Dr Farooq Sattar, MQM’s parliamentary party leader in the National Assembly, reacted sharply over the siege when the Rangers team knocked at the door of his house, situated within the neighbourhood, to ask his family if MPA Farooqui had taken shelter inside. Later, the party’s coordination committees in Karachi and London also strongly condemned the siege of “Dr Sattar’s house and neighbourhood” and urged MQM supporters to observe a strike across the province on Wednesday to register their protest.
However, reports from most districts of the interior of Sindh suggested that routing trade, business and commercial activities began as usual in the morning and continued without any disruption into the evening.
In the Hyderabad and Latifabad talukas of Hyderabad district, no main markets, bazaars and commercial establishments opened in the morning and stayed closed in the afternoon even after MQM’s appeal, made at around 2pm, calling off the strike.

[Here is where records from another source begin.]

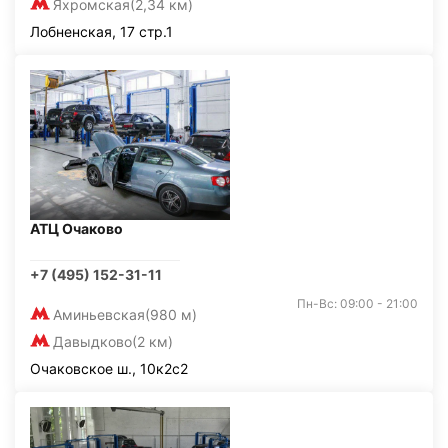
Яхромская
(2,34 км)
Лобненская, 17 стр.1
АТЦ Очаково
+7 (495) 152-31-11
Пн-Вс: 09:00 - 21:00
Аминьевская
(980 м)
Давыдково
(2 км)
Очаковское ш., 10к2с2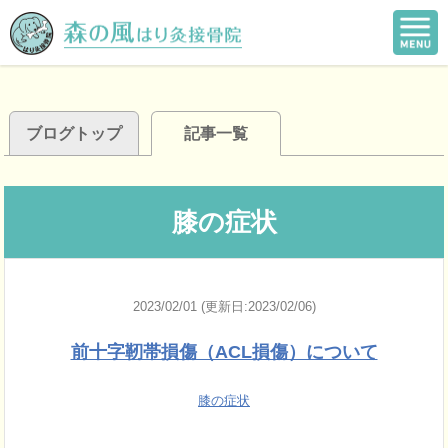
ブログトップ
記事一覧
膝の症状
2023/02/01 (更新日:2023/02/06)
前十字靭帯損傷（ACL損傷）について
膝の症状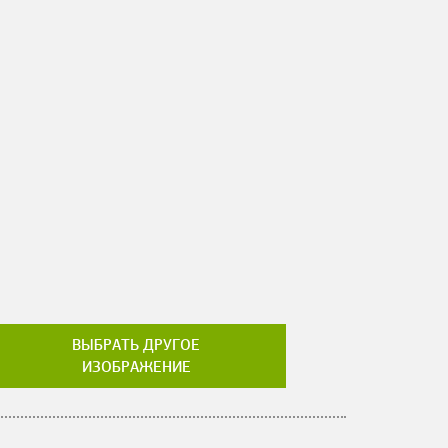
ВЫБРАТЬ ДРУГОЕ
ИЗОБРАЖЕНИЕ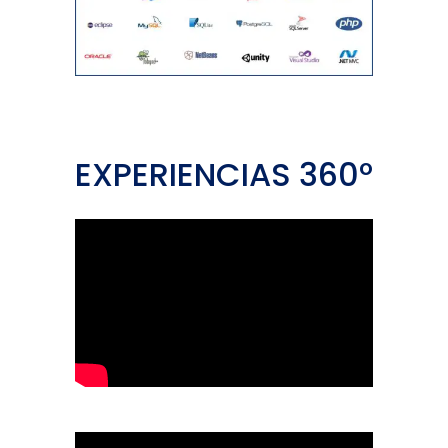
EXPERIENCIAS 360º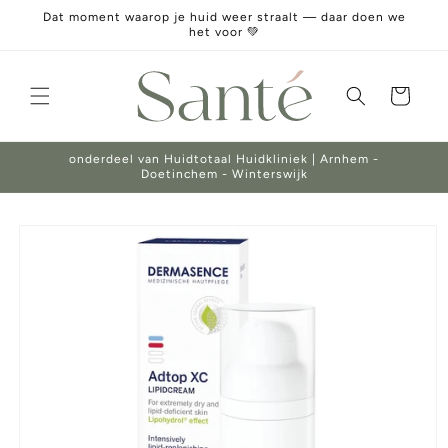
Meteen
Dat moment waarop je huid weer straalt — daar doen we
naar de
het voor 💚
content
Winkelwagen
onderdeel van Huidtotaal Huidkliniek | Arnhem -
Doetinchem - Winterswijk
Ga direct naar
productinformatie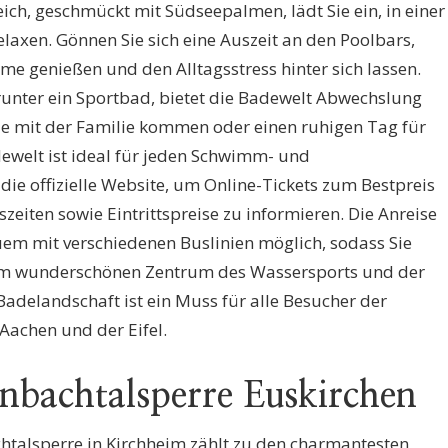
ch, geschmückt mit Südseepalmen, lädt Sie ein, in einer
axen. Gönnen Sie sich eine Auszeit an den Poolbars,
e genießen und den Alltagsstress hinter sich lassen.
runter ein Sportbad, bietet die Badewelt Abwechslung
Sie mit der Familie kommen oder einen ruhigen Tag für
dewelt ist ideal für jeden Schwimm- und
die offizielle Website, um Online-Tickets zum Bestpreis
zeiten sowie Eintrittspreise zu informieren. Die Anreise
uem mit verschiedenen Buslinien möglich, sodass Sie
esem wunderschönen Zentrum des Wassersports und der
adelandschaft ist ein Muss für alle Besucher der
 Aachen und der Eifel.
inbachtalsperre Euskirchen
htalsperre in Kirchheim zählt zu den charmantesten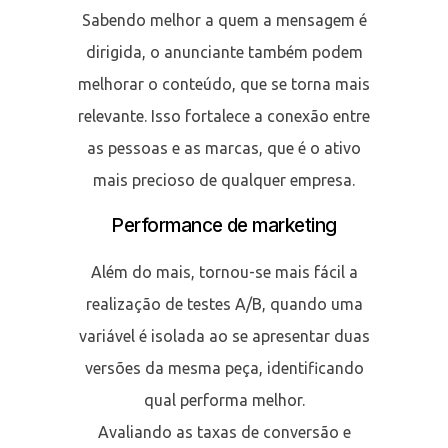
Sabendo melhor a quem a mensagem é
dirigida, o anunciante também podem
melhorar o conteúdo, que se torna mais
relevante. Isso fortalece a conexão entre
as pessoas e as marcas, que é o ativo
mais precioso de qualquer empresa.
Performance de marketing
Além do mais, tornou-se mais fácil a
realização de testes A/B, quando uma
variável é isolada ao se apresentar duas
versões da mesma peça, identificando
qual performa melhor.
Avaliando as taxas de conversão e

Groups of enraged activists were seen raising slogans against the siege and placing burning tyres in the middle of a few roads in Latifabad in the morning. They littered the roads with bricks to disrupt flow of vehicular traffic if it emerged on the thoroughfares.
However, no violent incident took place as a complete shutdown was observed in both the talukas from dawn to dusk. Fuel stations and small shops also remained closed.
Police and Rangers kept patrolling in various parts of Hyderabad district to meet any eventuality but did not intervene when activists raised slogans and burned tyres at certain places.
In the evening, a number of MQM activists held a demonstration outside the local press club.
The participants, led by MQM lawmakers Sabir Qaimkhani, Rashid Khilji, Ayesha Aftab and Waseem Hussain, raised slogans against “oppression” against their party and leaders by the Sindh Rangers and other law-enforcement agencies and demanded an immediate halt to it.
Speaking to the partipants, who were carrying placards and banners, the lawmakers alleged that state machinery was being used to crush the MQM under a conspiracy.
They warned that such attempts and conspiracies would only provoke a revolt.
In Qasimabad taluka, the strike call was totally ignored.
A shutdown was observed in Mirpurkhas city, where markets, bazzars, shops, fuel stations and commercial concerns did not open in the first half of the day.
Reports from other parts of Sindh, including Matiari, Tando Mohammad Khan, Jamshoro, Tando Allahyar, Badin, Shaheed Benazirabad, Sanghar, Shikarpur, Jacobabad, Sukkur and Khairpur, suggested that normal trade, business, commercial and educational activities remained unaffected by the strike call. No disruption in vehicular traffic on roads and highways was reported.